By Robert Rabine

It’s finally getting cold and the holidays are here. Now is the perfect time to snuggle up next to the fire with a good glass of fortified red wine from the Douro Valley. A glass of what? From where? Port…you know, from Portugal.

When I was younger I had two misconceptions about port: (1) I used to think it gave me a hangover from all the sugar. Wrong. It was from all the assorted cocktails and glasses of wine I drank before actually getting to the port. (2) They added alcohol to port because the Portuguese wine itself was so bad. Well, not exactly. Initially, in the 1690s, they added a small amount of aguardente (similar to brandy) to plain red wine to stabilize it for shipping.
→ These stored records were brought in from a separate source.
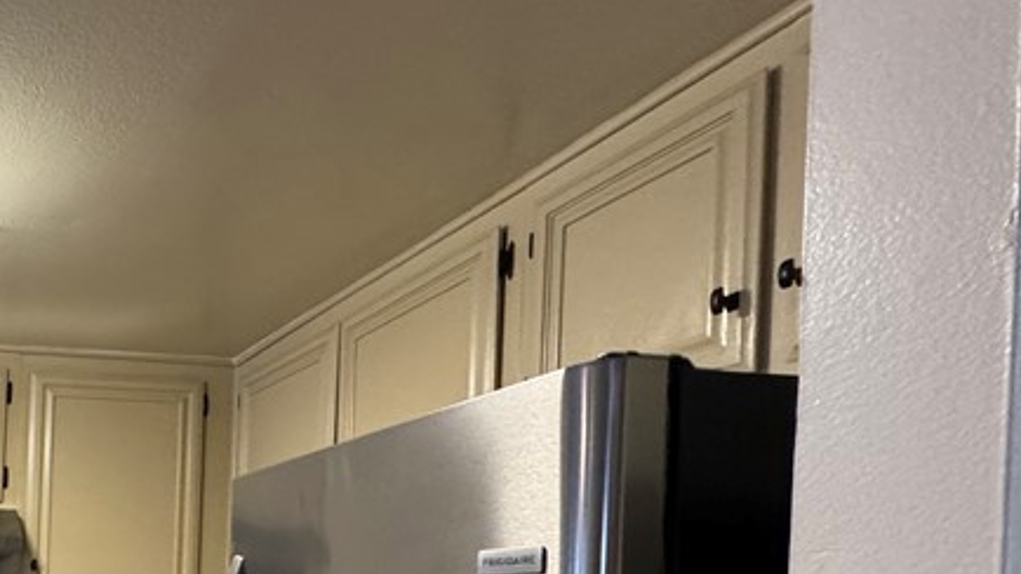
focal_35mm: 36
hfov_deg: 43.2
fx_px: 975
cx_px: -99
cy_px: 633
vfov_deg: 29.5
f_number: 2.2
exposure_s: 1/60
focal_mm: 2.22
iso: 640
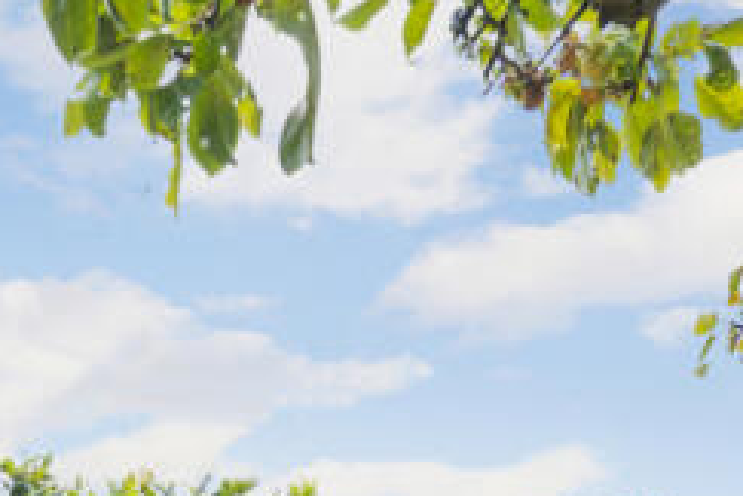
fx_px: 1218
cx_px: 361
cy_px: 941
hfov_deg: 33.9
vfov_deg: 17.6
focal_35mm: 59
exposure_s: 1/80
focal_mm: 14
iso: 200
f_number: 8
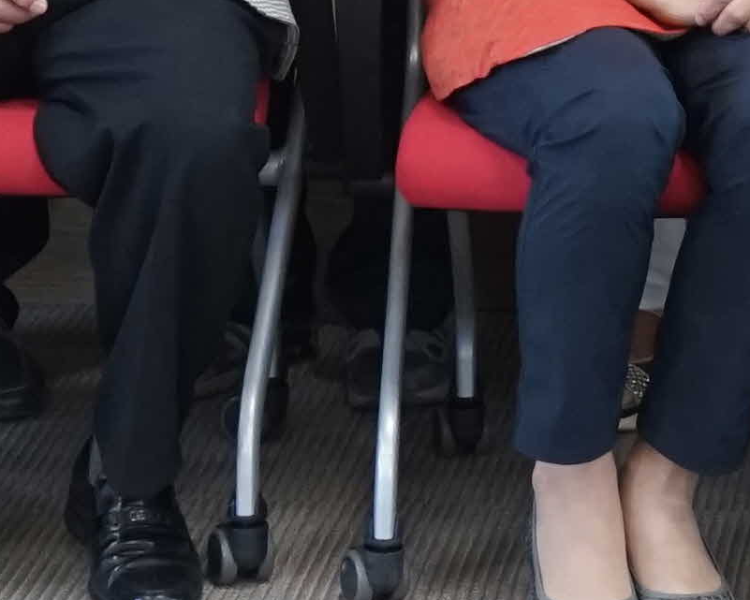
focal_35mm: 225
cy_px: -894
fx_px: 4995
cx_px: 1110
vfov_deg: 6.5
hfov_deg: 8.4
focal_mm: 32
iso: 1250
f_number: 4.5
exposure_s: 1/80
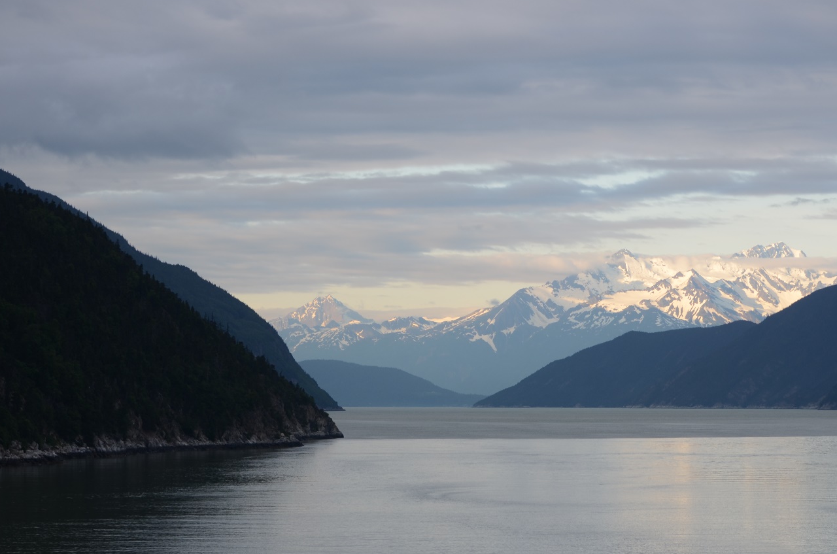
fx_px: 3131
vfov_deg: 10.1
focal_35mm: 135
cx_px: 487
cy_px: 337
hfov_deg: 15.2
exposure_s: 1/160
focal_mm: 72
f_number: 5.6
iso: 100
Port was established as a protected appellation in 1756, but by the early 1800s the product had evolved into something quite different. Gradually, they began adding the aguardente to the barrels to stop fermentation while the wine was still sweet and strong (20 percent alcohol). It eventually became something similar to today’s port.

It’s called port because it was always shipped from the seaside city of Porto on the Atlantic coast of Portugal. Which is weird, if you think about it. That would be like calling all wine from Napa Valley “San Mateo.” Port is actually grown and bottled in the hot, dry Douro Valley along the Douro River in northeastern Portugal. There are three sub-appellations that make different types of port reflecting their distinct terroirs. Most inexpensive ruby and tawny ports come from the Baixo (lower) Corgo. Tawny ports are barrel-aged and allow for considerable oxidation and evaporation in the barrel; hence their brownish color and somewhat nutty flavor. The Cima (upper) Corgo is hotter and gets less rainfall. It produces the best bottle-aged vintage and ruby ports. These are characterized by their bright color and freshness.

More fun facts: The grapes used in red ports are usually a blend of five or six varieties, both indigenous (like touriga nacional) and imports (like tempranillo). There are also white and rose ports. A LBV, or late bottle vintage, has spent more time in the barrel before being bottled due to lack of demand. Serve port at around 63 degrees Farenheit. The glass should be around 4 ounces and have a small bowl with sides that angle inward, like a shorter, fatter champagne flute. Vintage ports can be incredibly long lived. Always decant older ports, but drink them right away. The individual port houses – like Dow, Warres, Cockburn – decide when to declare the year a “vintage” year-meaning worthy of aging, but it must be approved by the Institute of Port. It’s in Lisbon. Not surprisingly, I have actually been there.